Skip every picture and transcribe the remaining material exactly.

[START OF WORKING DATA]

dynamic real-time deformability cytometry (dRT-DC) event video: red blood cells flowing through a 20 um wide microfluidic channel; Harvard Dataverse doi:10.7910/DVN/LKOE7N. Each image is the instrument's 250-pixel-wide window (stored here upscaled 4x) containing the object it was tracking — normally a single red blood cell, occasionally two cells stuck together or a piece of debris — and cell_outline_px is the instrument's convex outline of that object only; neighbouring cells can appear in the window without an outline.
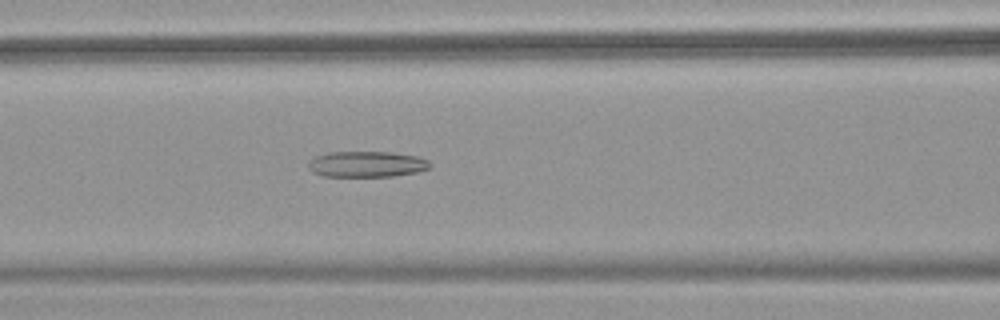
{"species": "common noctule bat (a hibernating species)", "species_latin": "Nyctalus noctula", "temperature_condition": "warm", "stored_images_in_passage": 53, "camera_frame_rate_fps": 3000, "um_per_image_px": 0.085, "animal": {"sex": "female", "body_mass_g": 18.4}, "frame": {"image": 1, "passage_image": 23, "time_ms": 7.333, "image_size_px": [1000, 320], "cell_outline_px": [[432, 164], [428, 168], [420, 172], [392, 176], [324, 176], [312, 172], [308, 168], [308, 164], [316, 156], [328, 152], [388, 152], [420, 156], [428, 160]], "centroid_in_image_um": [31.21, 13.95], "position_along_channel_um": 135.4, "area_um2": 18.38}}
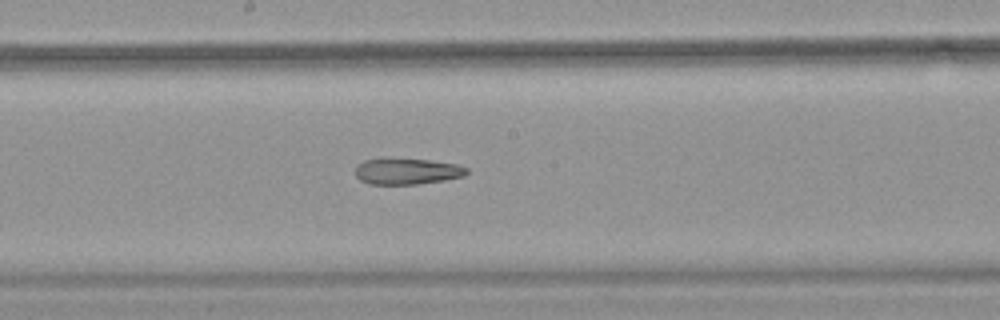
{"frame": {"image": 2, "passage_image": 29, "time_ms": 9.333, "image_size_px": [1000, 320], "cell_outline_px": [[468, 172], [464, 176], [444, 180], [416, 184], [368, 184], [360, 180], [356, 176], [356, 164], [364, 160], [384, 156], [428, 160], [456, 164], [468, 168]], "centroid_in_image_um": [34.53, 14.53], "position_along_channel_um": 213.7, "area_um2": 17.46}}
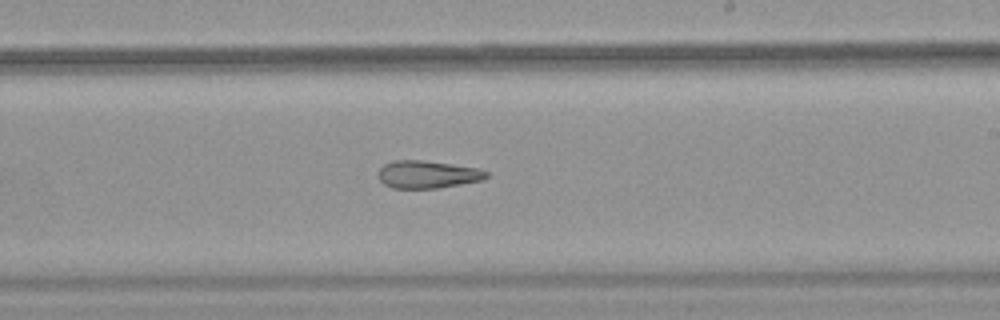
{"frame": {"image": 3, "passage_image": 32, "time_ms": 10.333, "image_size_px": [1000, 320], "cell_outline_px": [[488, 176], [484, 180], [436, 188], [392, 188], [384, 184], [376, 176], [380, 168], [384, 164], [392, 160], [420, 160], [452, 164], [480, 168], [488, 172]], "centroid_in_image_um": [36.33, 14.82], "position_along_channel_um": 252.7, "area_um2": 17.51}, "authors_computed_cell_mechanics": {"area_um2": 22.1374, "velocity_mm_per_s": 3.9374, "shape_relaxation_time_tau1_ms": null, "shape_relaxation_time_tau2_ms": 6.2823, "deformation_change_tau1": null, "deformation_change_tau2": 0.188}}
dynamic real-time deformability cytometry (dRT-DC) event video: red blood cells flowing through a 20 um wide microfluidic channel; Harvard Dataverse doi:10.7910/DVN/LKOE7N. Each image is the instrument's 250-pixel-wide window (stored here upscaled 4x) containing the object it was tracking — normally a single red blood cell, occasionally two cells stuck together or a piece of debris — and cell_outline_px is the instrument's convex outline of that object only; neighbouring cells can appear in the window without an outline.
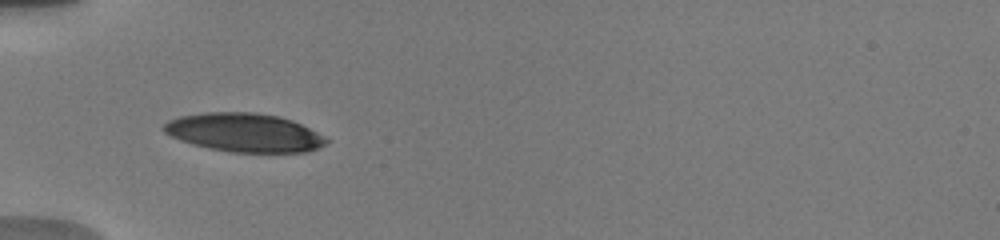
{"species": "human", "species_latin": "Homo sapiens", "temperature_condition": "warm", "stored_images_in_passage": 41, "camera_frame_rate_fps": 3000, "um_per_image_px": 0.085, "donor": {"sex": "male"}, "frame": {"image": 1, "passage_image": 1, "time_ms": 0.0, "image_size_px": [1000, 240], "cell_outline_px": [[332, 140], [308, 152], [232, 152], [208, 148], [192, 144], [180, 140], [164, 132], [160, 128], [168, 120], [180, 116], [204, 112], [256, 112], [280, 116], [292, 120]], "centroid_in_image_um": [20.74, 11.26], "position_along_channel_um": 64.3, "area_um2": 36.65}}
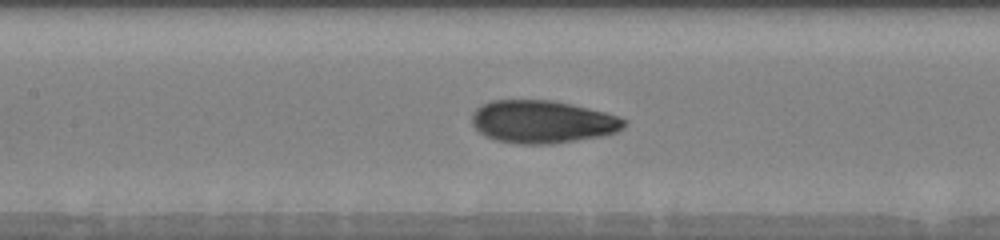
{"frame": {"image": 2, "passage_image": 10, "time_ms": 2.667, "image_size_px": [1000, 240], "cell_outline_px": [[628, 124], [624, 128], [616, 132], [600, 136], [552, 144], [516, 144], [496, 140], [484, 136], [472, 124], [472, 112], [480, 104], [492, 100], [552, 100], [588, 108], [620, 116], [628, 120]], "centroid_in_image_um": [46.1, 10.35], "position_along_channel_um": 161.3, "area_um2": 38.21}}
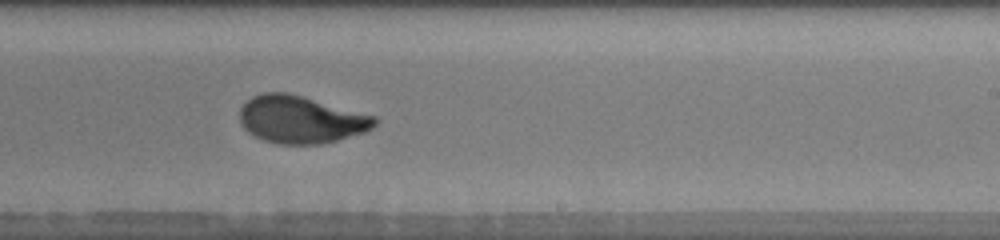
{"frame": {"image": 3, "passage_image": 19, "time_ms": 5.333, "image_size_px": [1000, 240], "cell_outline_px": [[380, 120], [368, 132], [320, 144], [276, 144], [264, 140], [248, 132], [240, 124], [240, 108], [252, 96], [264, 92], [288, 92], [376, 116]], "centroid_in_image_um": [25.59, 10.16], "position_along_channel_um": 263.4, "area_um2": 37.51}, "authors_computed_cell_mechanics": {"area_um2": 37.2232, "velocity_mm_per_s": 3.8471, "shape_relaxation_time_tau1_ms": 4.0719, "shape_relaxation_time_tau2_ms": 0.9737, "deformation_change_tau1": 0.1947, "deformation_change_tau2": 0.0461}}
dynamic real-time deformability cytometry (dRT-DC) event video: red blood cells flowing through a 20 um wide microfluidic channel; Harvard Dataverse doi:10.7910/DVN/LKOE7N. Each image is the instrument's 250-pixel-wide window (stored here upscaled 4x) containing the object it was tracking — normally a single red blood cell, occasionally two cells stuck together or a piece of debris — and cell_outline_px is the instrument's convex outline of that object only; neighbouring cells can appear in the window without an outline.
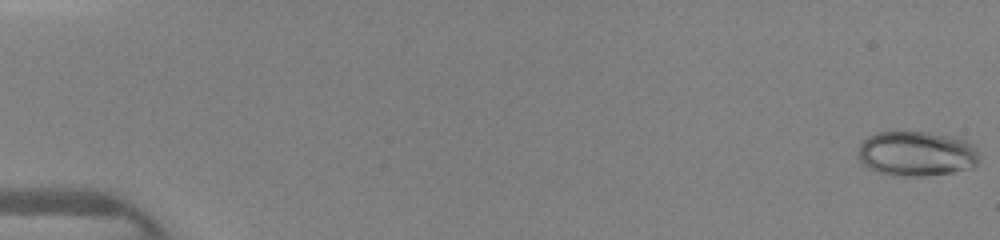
{"species": "human", "species_latin": "Homo sapiens", "temperature_condition": "warm", "stored_images_in_passage": 47, "camera_frame_rate_fps": 3000, "um_per_image_px": 0.085, "donor": {"sex": "female"}, "frame": {"image": 1, "passage_image": 1, "time_ms": 0.0, "image_size_px": [1000, 240], "cell_outline_px": [[980, 160], [972, 168], [952, 172], [920, 176], [892, 176], [880, 172], [864, 164], [860, 160], [860, 144], [868, 136], [876, 132], [900, 128], [956, 136], [972, 144], [980, 152]], "centroid_in_image_um": [77.94, 13.01], "position_along_channel_um": 7.1, "area_um2": 32.54}}
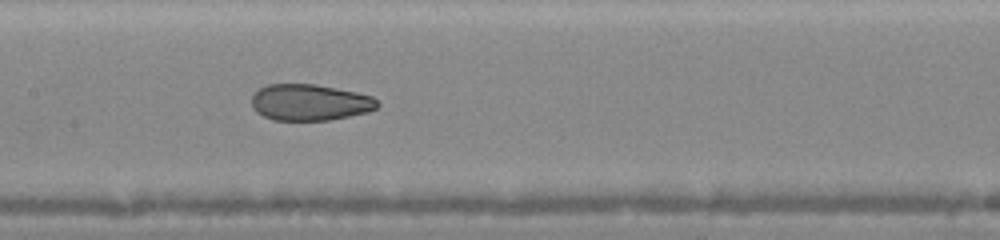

[END OF WORKING DATA]

_ANSWER TO THIS EXERCISE_
dynamic real-time deformability cytometry (dRT-DC) event video: red blood cells flowing through a 20 um wide microfluidic channel; Harvard Dataverse doi:10.7910/DVN/LKOE7N. Each image is the instrument's 250-pixel-wide window (stored here upscaled 4x) containing the object it was tracking — normally a single red blood cell, occasionally two cells stuck together or a piece of debris — and cell_outline_px is the instrument's convex outline of that object only; neighbouring cells can appear in the window without an outline.
{"species": "common noctule bat (a hibernating species)", "species_latin": "Nyctalus noctula", "temperature_condition": "warm", "stored_images_in_passage": 53, "camera_frame_rate_fps": 3000, "um_per_image_px": 0.085, "animal": {"sex": "female", "body_mass_g": 18.4}, "frame": {"image": 1, "passage_image": 23, "time_ms": 7.333, "image_size_px": [1000, 320], "cell_outline_px": [[432, 164], [428, 168], [420, 172], [392, 176], [324, 176], [312, 172], [308, 168], [308, 164], [316, 156], [328, 152], [388, 152], [420, 156], [428, 160]], "centroid_in_image_um": [31.21, 13.95], "position_along_channel_um": 135.4, "area_um2": 18.38}}
{"frame": {"image": 2, "passage_image": 29, "time_ms": 9.333, "image_size_px": [1000, 320], "cell_outline_px": [[468, 172], [464, 176], [444, 180], [416, 184], [368, 184], [360, 180], [356, 176], [356, 164], [364, 160], [384, 156], [428, 160], [456, 164], [468, 168]], "centroid_in_image_um": [34.53, 14.53], "position_along_channel_um": 213.7, "area_um2": 17.46}}
{"frame": {"image": 3, "passage_image": 32, "time_ms": 10.333, "image_size_px": [1000, 320], "cell_outline_px": [[488, 176], [484, 180], [436, 188], [392, 188], [384, 184], [376, 176], [380, 168], [384, 164], [392, 160], [420, 160], [452, 164], [480, 168], [488, 172]], "centroid_in_image_um": [36.33, 14.82], "position_along_channel_um": 252.7, "area_um2": 17.51}, "authors_computed_cell_mechanics": {"area_um2": 22.1374, "velocity_mm_per_s": 3.9374, "shape_relaxation_time_tau1_ms": null, "shape_relaxation_time_tau2_ms": 6.2823, "deformation_change_tau1": null, "deformation_change_tau2": 0.188}}
dynamic real-time deformability cytometry (dRT-DC) event video: red blood cells flowing through a 20 um wide microfluidic channel; Harvard Dataverse doi:10.7910/DVN/LKOE7N. Each image is the instrument's 250-pixel-wide window (stored here upscaled 4x) containing the object it was tracking — normally a single red blood cell, occasionally two cells stuck together or a piece of debris — and cell_outline_px is the instrument's convex outline of that object only; neighbouring cells can appear in the window without an outline.
{"species": "human", "species_latin": "Homo sapiens", "temperature_condition": "warm", "stored_images_in_passage": 41, "camera_frame_rate_fps": 3000, "um_per_image_px": 0.085, "donor": {"sex": "male"}, "frame": {"image": 1, "passage_image": 1, "time_ms": 0.0, "image_size_px": [1000, 240], "cell_outline_px": [[332, 140], [308, 152], [232, 152], [208, 148], [192, 144], [180, 140], [164, 132], [160, 128], [168, 120], [180, 116], [204, 112], [256, 112], [280, 116], [292, 120]], "centroid_in_image_um": [20.74, 11.26], "position_along_channel_um": 64.3, "area_um2": 36.65}}
{"frame": {"image": 2, "passage_image": 10, "time_ms": 2.667, "image_size_px": [1000, 240], "cell_outline_px": [[628, 124], [624, 128], [616, 132], [600, 136], [552, 144], [516, 144], [496, 140], [484, 136], [472, 124], [472, 112], [480, 104], [492, 100], [552, 100], [588, 108], [620, 116], [628, 120]], "centroid_in_image_um": [46.1, 10.35], "position_along_channel_um": 161.3, "area_um2": 38.21}}
{"frame": {"image": 3, "passage_image": 19, "time_ms": 5.333, "image_size_px": [1000, 240], "cell_outline_px": [[380, 120], [368, 132], [320, 144], [276, 144], [264, 140], [248, 132], [240, 124], [240, 108], [252, 96], [264, 92], [288, 92], [376, 116]], "centroid_in_image_um": [25.59, 10.16], "position_along_channel_um": 263.4, "area_um2": 37.51}, "authors_computed_cell_mechanics": {"area_um2": 37.2232, "velocity_mm_per_s": 3.8471, "shape_relaxation_time_tau1_ms": 4.0719, "shape_relaxation_time_tau2_ms": 0.9737, "deformation_change_tau1": 0.1947, "deformation_change_tau2": 0.0461}}
dynamic real-time deformability cytometry (dRT-DC) event video: red blood cells flowing through a 20 um wide microfluidic channel; Harvard Dataverse doi:10.7910/DVN/LKOE7N. Each image is the instrument's 250-pixel-wide window (stored here upscaled 4x) containing the object it was tracking — normally a single red blood cell, occasionally two cells stuck together or a piece of debris — and cell_outline_px is the instrument's convex outline of that object only; neighbouring cells can appear in the window without an outline.
{"species": "human", "species_latin": "Homo sapiens", "temperature_condition": "warm", "stored_images_in_passage": 47, "camera_frame_rate_fps": 3000, "um_per_image_px": 0.085, "donor": {"sex": "female"}, "frame": {"image": 1, "passage_image": 1, "time_ms": 0.0, "image_size_px": [1000, 240], "cell_outline_px": [[980, 160], [972, 168], [952, 172], [920, 176], [892, 176], [880, 172], [864, 164], [860, 160], [860, 144], [868, 136], [876, 132], [900, 128], [956, 136], [972, 144], [980, 152]], "centroid_in_image_um": [77.94, 13.01], "position_along_channel_um": 7.1, "area_um2": 32.54}}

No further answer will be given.